Meet a Librarian

An Interview with “New” Assistant Librarian David Purdy

Continuing our regular meet-and-greet with Redeemer faculty and staff, this week’s article is an interview with David Purdy, Redeemer’s Assistant Librarian! Purdy joined Redeemer’s library team last February, making for eight months of work at Redeemer so far.

     As Assistant Librarian, what kinds of work and research are you responsible for?
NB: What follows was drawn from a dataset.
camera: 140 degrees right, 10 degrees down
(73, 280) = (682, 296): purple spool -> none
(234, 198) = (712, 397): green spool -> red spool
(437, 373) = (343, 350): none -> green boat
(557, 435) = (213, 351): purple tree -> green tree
     Marlene and I are the two librarians at Redeemer and we split all of the university’s disciplines between us – we each have half. We’re responsible for our disciplines from beginning to end. Whenever a student or professor has a question about research for a paper or a presentation, they would normally come to me or Marlene, depending on whose discipline that is. Normally these disciplines relate to our backgrounds and specific expertise. We acquire books on those subjects. I also lead library orientation sessions for my subject areas. Helping people with citation is another big thing I do.

     What did you do before Redeemer?

     Before coming to Redeemer in February, I was working at Booth University College. I was covering a more-than-year-long sick leave there. It was a similar school in that it’s another Christian organization – also undergraduate. That one’s run by The Salvation Army in Winnipeg. That was the first time I was working with a Christian library, but before that I was still working as a librarian for the International Development Research Centre and the Canadian Research Knowledge Network. Before that I was in library school at Western University.
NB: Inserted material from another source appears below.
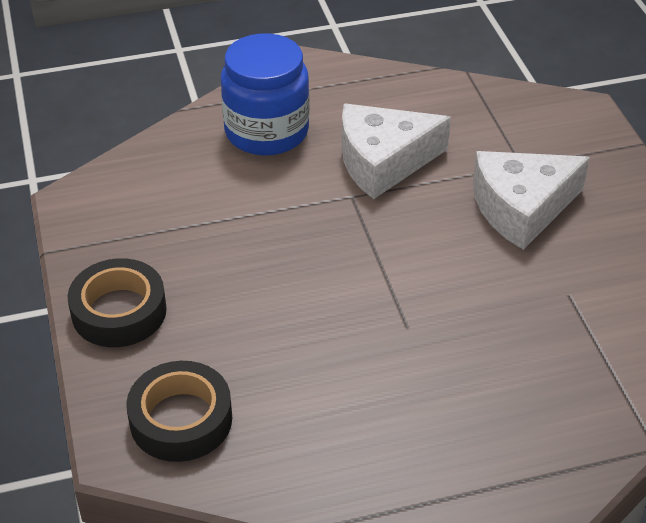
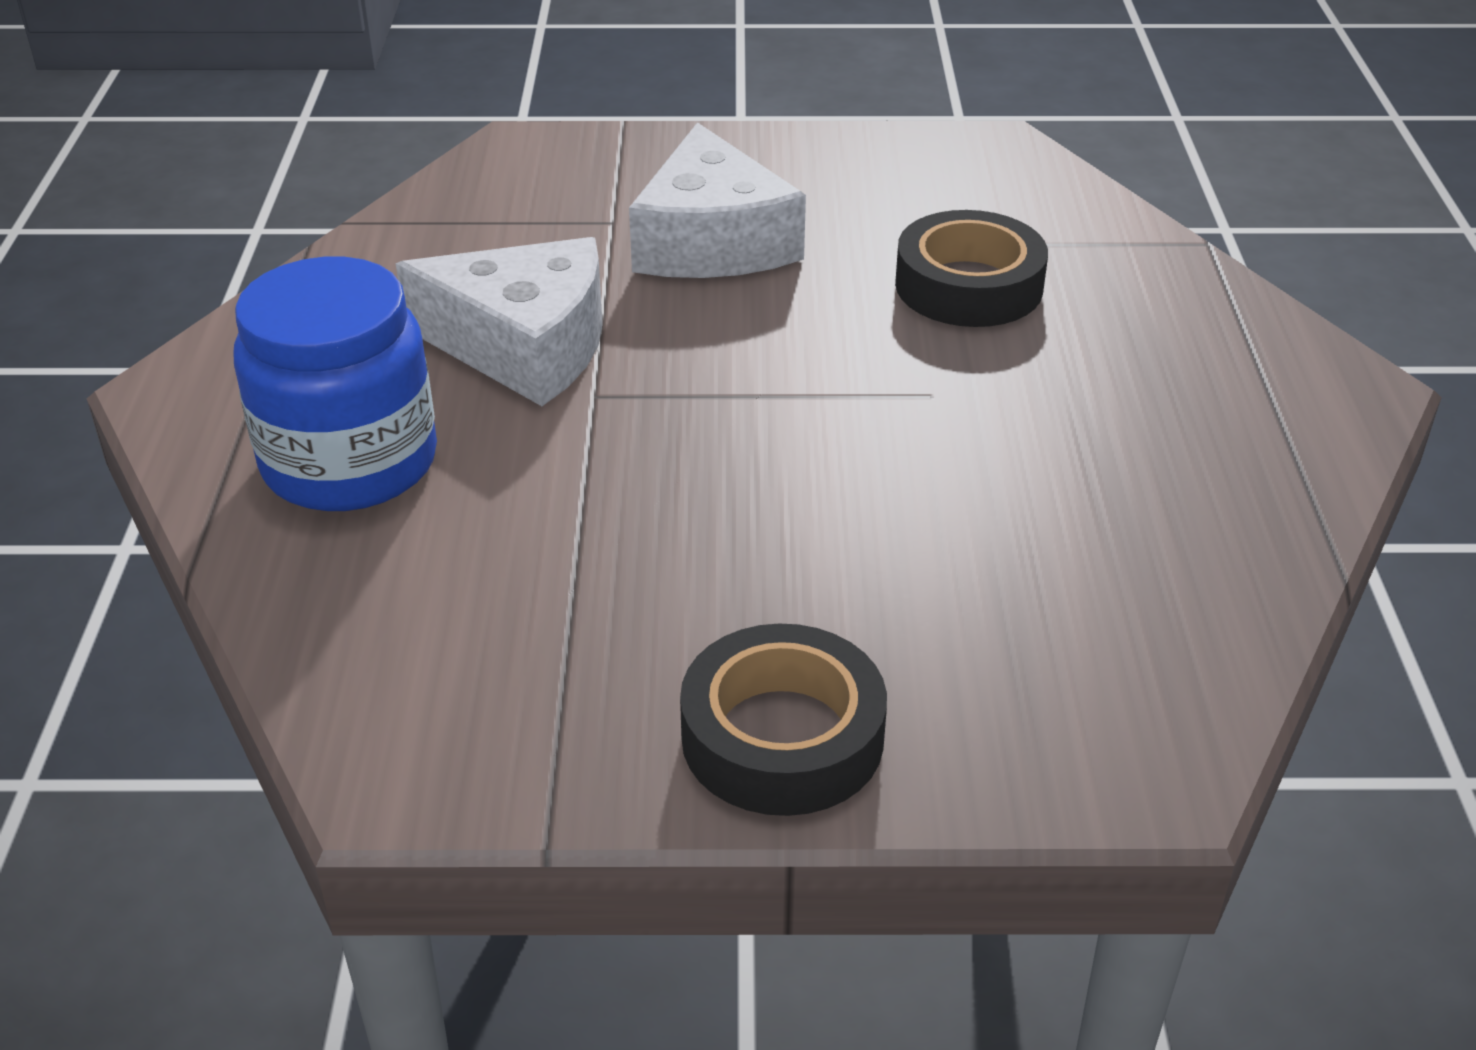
camera: 75 degrees left, 5 degrees down
(181, 419) = (1090, 682): black tape -> black tape (968, 286)
(383, 162) = (524, 346): white cheese -> white cheese turned 75 degrees counterclockwise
     Why did you come to Redeemer?

     I had not had any involvement with Redeemer prior to coming here, but I really like working in a Christian environment. I think it’s easy to see the purpose in my job; helping students to see the work that they’re doing, or going to do, from a Christian perspective, and preparing them for their careers. I think research skills are things that people will find helpful in their career paths and in their lives in general after their time at university. I have loved working here; I have enjoyed this job more than any other position I’ve had. The people here have been wonderful to work with.

     What are some accomplishments you are proud of, or interests/adventures you’ve had?

     For about ten years I was a very active Wikipedia editor, and specifically I edited a lot about human trafficking and Christian subjects. It’s fun to see the ways in which some of the articles I’ve invested in have had a real-world impact. In particular, there was an article I wrote about a human-trafficking documentary film called Not My Life (directed by Robert Bilheimer), and since I have written that article, the film has become required viewing for all police academies in India. I’m glad to have had that time on Wikipedia.

     I really enjoy board games. I got married just over a month ago – it has been awesome! – and playing board games is something we love doing together. 

Also, I’ve done a lot of international travel–in a former life I was a civil engineering student, so I had a co-op placement in Zimbabwe for three months. I bungee-jumped over Victoria Falls and swung into Zambia, so I consider myself to have been in Zambia too! I backpacked around Europe one summer as well.

     If you had unlimited time and money, what project would you really like to do?

     I think a few years ago I would have said, “Invest in Wikipedia articles”, but I’m currently working on a project where I’m recording an audiobook written by William Booth, who was the founder of Salvation Army. Over the past couple of years I’ve been active with LibriVox; people creating audiobooks. I would love to create more of those, especially for certain authors who are not well represented yet. And I would especially love to coordinate dramatic readings for a novel or a play, with different actors voicing different parts. I’ve been doing a lot of minor roles in those, but I would love to coordinate those myself and take on larger roles within them. 

     Anything you’d like to say to the community as we conclude?

     One of the main reasons I’m here is to help people with their research. I think often people come and are a bit apologetic to interrupt me, but my main focus is to help people with whatever they need. I’m in the fish-bowl office. Really easy to find. Feel free to come in and interrupt me and ask me questions.